Methods Blood samples from patients of Intensive Care Unit (ICU), Kamineni Hospitals, Hyderabad, India were collected over one month. Genomic DNA was extracted as done routinely for diagnostics. PCR was carried out for a functional variant in six pharmacologically relevant genes—ABCB1, CYP2B6, CYP2C9, CYP2C19, CYP3A4, and CYP3A5. The PCR products were analysed by Restriction Fragment Length Polymorphism (RFLP) or Sanger sequencing. The genotypes identified were categorized as normal, intermediate and poor metabolizers.

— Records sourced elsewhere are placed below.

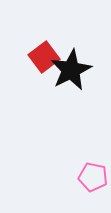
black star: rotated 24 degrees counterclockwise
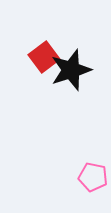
black star: rotated 9 degrees clockwise
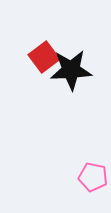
black star: rotated 15 degrees clockwise
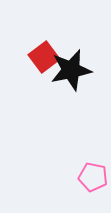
black star: rotated 9 degrees counterclockwise
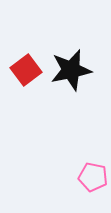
red square: moved 18 px left, 13 px down
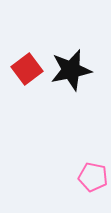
red square: moved 1 px right, 1 px up
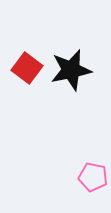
red square: moved 1 px up; rotated 16 degrees counterclockwise
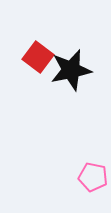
red square: moved 11 px right, 11 px up
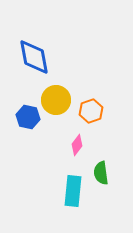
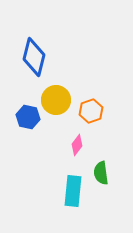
blue diamond: rotated 24 degrees clockwise
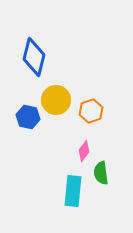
pink diamond: moved 7 px right, 6 px down
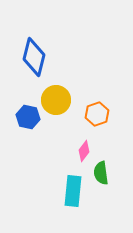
orange hexagon: moved 6 px right, 3 px down
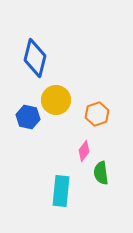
blue diamond: moved 1 px right, 1 px down
cyan rectangle: moved 12 px left
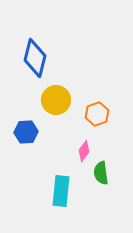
blue hexagon: moved 2 px left, 15 px down; rotated 15 degrees counterclockwise
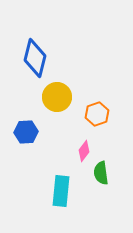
yellow circle: moved 1 px right, 3 px up
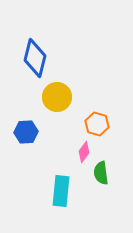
orange hexagon: moved 10 px down; rotated 25 degrees counterclockwise
pink diamond: moved 1 px down
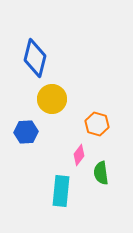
yellow circle: moved 5 px left, 2 px down
pink diamond: moved 5 px left, 3 px down
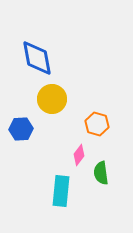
blue diamond: moved 2 px right; rotated 24 degrees counterclockwise
blue hexagon: moved 5 px left, 3 px up
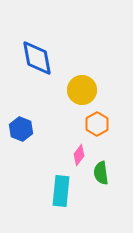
yellow circle: moved 30 px right, 9 px up
orange hexagon: rotated 15 degrees clockwise
blue hexagon: rotated 25 degrees clockwise
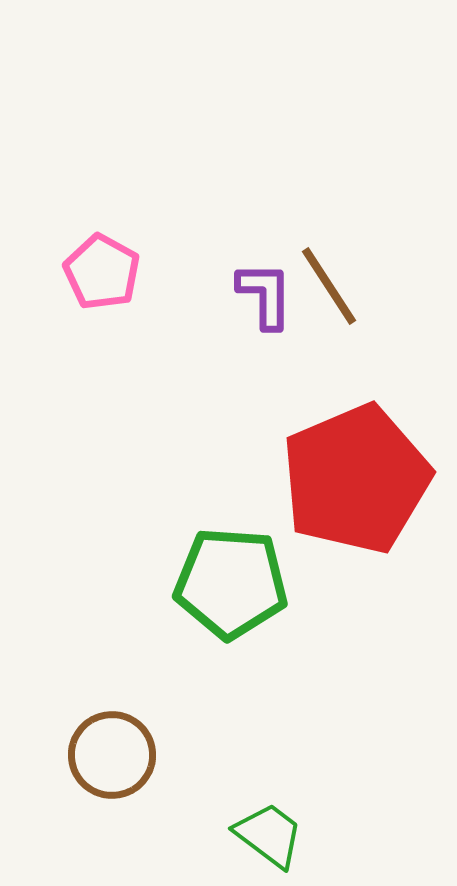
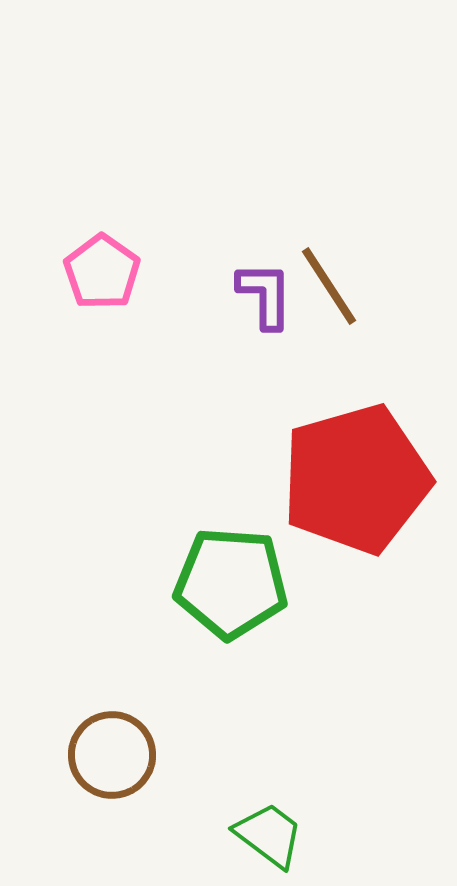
pink pentagon: rotated 6 degrees clockwise
red pentagon: rotated 7 degrees clockwise
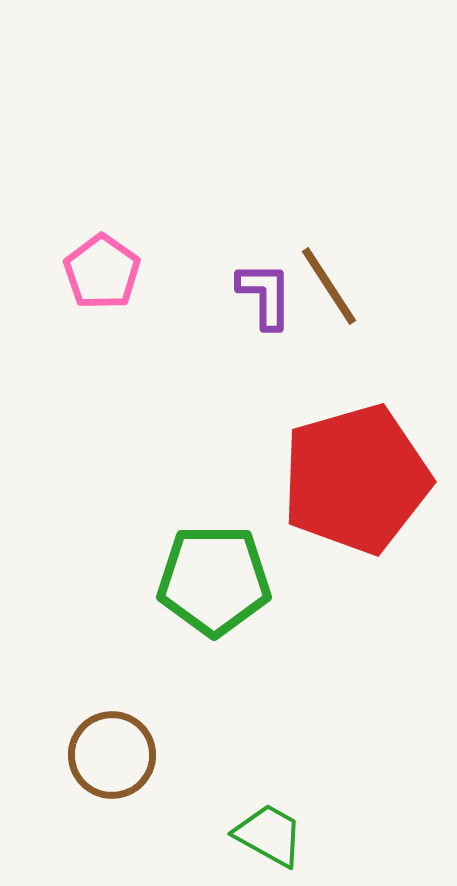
green pentagon: moved 17 px left, 3 px up; rotated 4 degrees counterclockwise
green trapezoid: rotated 8 degrees counterclockwise
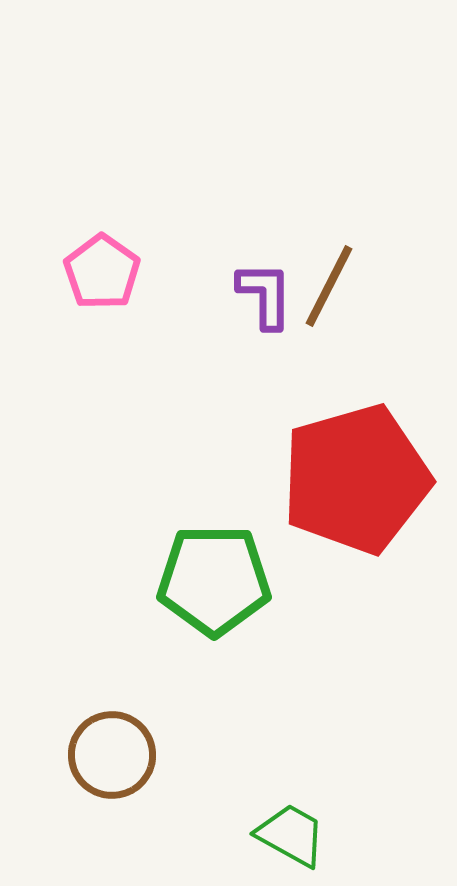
brown line: rotated 60 degrees clockwise
green trapezoid: moved 22 px right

Results The 41 patient samples showed significant genotypic variation with 29% who were poor transporters for ABCB1 (rs1045642), while 41% of them were poor metabolizers for CYP2B6 (rs3745274). Around 75% of samples had a genotype for CYP2C9 (rs1057910) which indicated normal metabolizers. 20% and 41% poor metabolizers were seen for CYP2C19 (rs4244285) and CYP3A5 (rs776746), respectively. Whereas CYP3A4 (rs2740574) had no poor metabolizers. These variations are responsible for the metabolism of commonly used ICU drugs like proton pump inhibitors, anticoagulants, antiepileptics, antibiotics, analgesics, etc.
Conclusion This preliminary study indicates that a significant proportion of ICU patients would benefit from pharmacogenomic testing as 20-40% of the individuals exhibited genotypes associated with poor metabolism that may require dosage regulation. A larger study is warranted to develop appropriate panels for different types of patients admitted to ICU.